* **What to do**
In the data below, find the line containing "51. CALLING DIRECTORS’ MEETINGS", then set down that line and every later line up to and including the line containing "(b) state by", exactly.

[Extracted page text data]
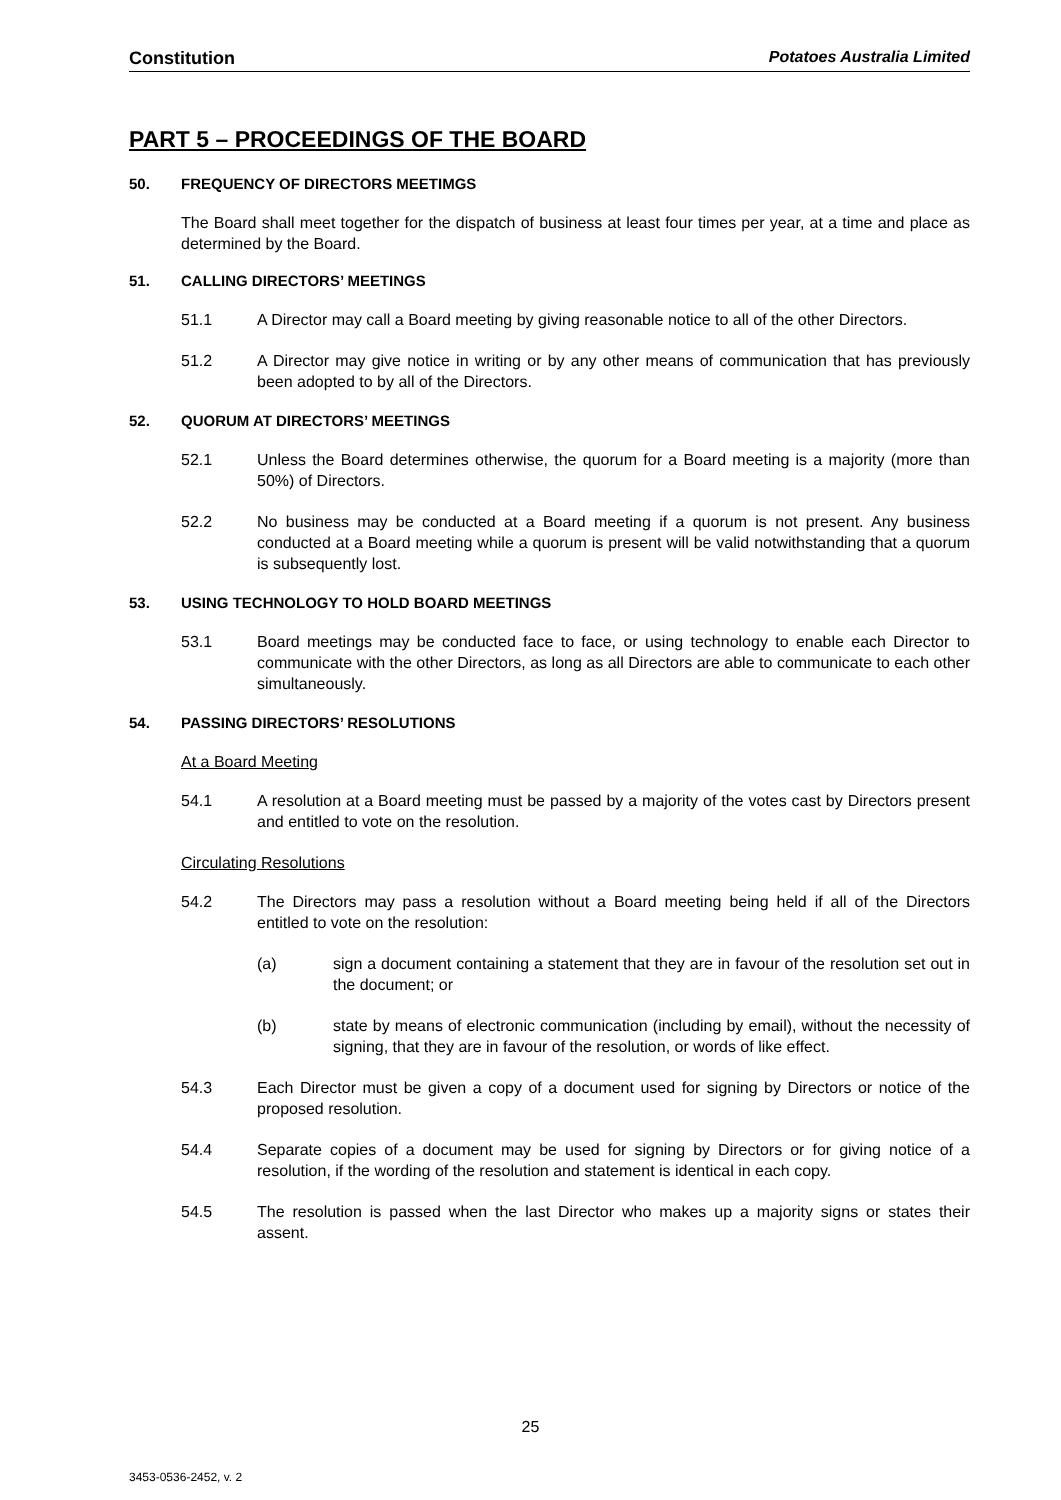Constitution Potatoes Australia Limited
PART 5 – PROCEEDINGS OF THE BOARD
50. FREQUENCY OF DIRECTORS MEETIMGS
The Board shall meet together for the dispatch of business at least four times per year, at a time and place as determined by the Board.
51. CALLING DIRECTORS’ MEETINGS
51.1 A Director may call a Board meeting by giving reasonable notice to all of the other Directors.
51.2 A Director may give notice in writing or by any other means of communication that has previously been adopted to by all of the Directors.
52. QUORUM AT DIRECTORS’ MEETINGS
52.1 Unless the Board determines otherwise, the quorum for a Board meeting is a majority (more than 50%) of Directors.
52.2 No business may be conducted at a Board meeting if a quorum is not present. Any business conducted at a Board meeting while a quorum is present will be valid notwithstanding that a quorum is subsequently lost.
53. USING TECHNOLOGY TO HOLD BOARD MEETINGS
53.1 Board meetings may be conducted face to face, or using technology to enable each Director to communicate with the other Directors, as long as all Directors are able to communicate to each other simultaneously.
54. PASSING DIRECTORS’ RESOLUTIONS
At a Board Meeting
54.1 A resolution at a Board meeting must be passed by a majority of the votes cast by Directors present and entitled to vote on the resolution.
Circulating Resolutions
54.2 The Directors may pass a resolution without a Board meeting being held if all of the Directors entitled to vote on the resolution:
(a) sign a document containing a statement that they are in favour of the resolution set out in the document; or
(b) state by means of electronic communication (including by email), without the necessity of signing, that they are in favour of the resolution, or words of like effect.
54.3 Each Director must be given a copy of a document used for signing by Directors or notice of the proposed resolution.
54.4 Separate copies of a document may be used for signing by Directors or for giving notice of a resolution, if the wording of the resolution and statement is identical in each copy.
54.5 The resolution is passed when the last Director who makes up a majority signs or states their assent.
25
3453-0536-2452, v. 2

* **Result for this exercise**
51. CALLING DIRECTORS’ MEETINGS
51.1 A Director may call a Board meeting by giving reasonable notice to all of the other Directors.
51.2 A Director may give notice in writing or by any other means of communication that has previously been adopted to by all of the Directors.
52. QUORUM AT DIRECTORS’ MEETINGS
52.1 Unless the Board determines otherwise, the quorum for a Board meeting is a majority (more than 50%) of Directors.
52.2 No business may be conducted at a Board meeting if a quorum is not present. Any business conducted at a Board meeting while a quorum is present will be valid notwithstanding that a quorum is subsequently lost.
53. USING TECHNOLOGY TO HOLD BOARD MEETINGS
53.1 Board meetings may be conducted face to face, or using technology to enable each Director to communicate with the other Directors, as long as all Directors are able to communicate to each other simultaneously.
54. PASSING DIRECTORS’ RESOLUTIONS
At a Board Meeting
54.1 A resolution at a Board meeting must be passed by a majority of the votes cast by Directors present and entitled to vote on the resolution.
Circulating Resolutions
54.2 The Directors may pass a resolution without a Board meeting being held if all of the Directors entitled to vote on the resolution:
(a) sign a document containing a statement that they are in favour of the resolution set out in the document; or
(b) state by means of electronic communication (including by email), without the necessity of signing, that they are in favour of the resolution, or words of like effect.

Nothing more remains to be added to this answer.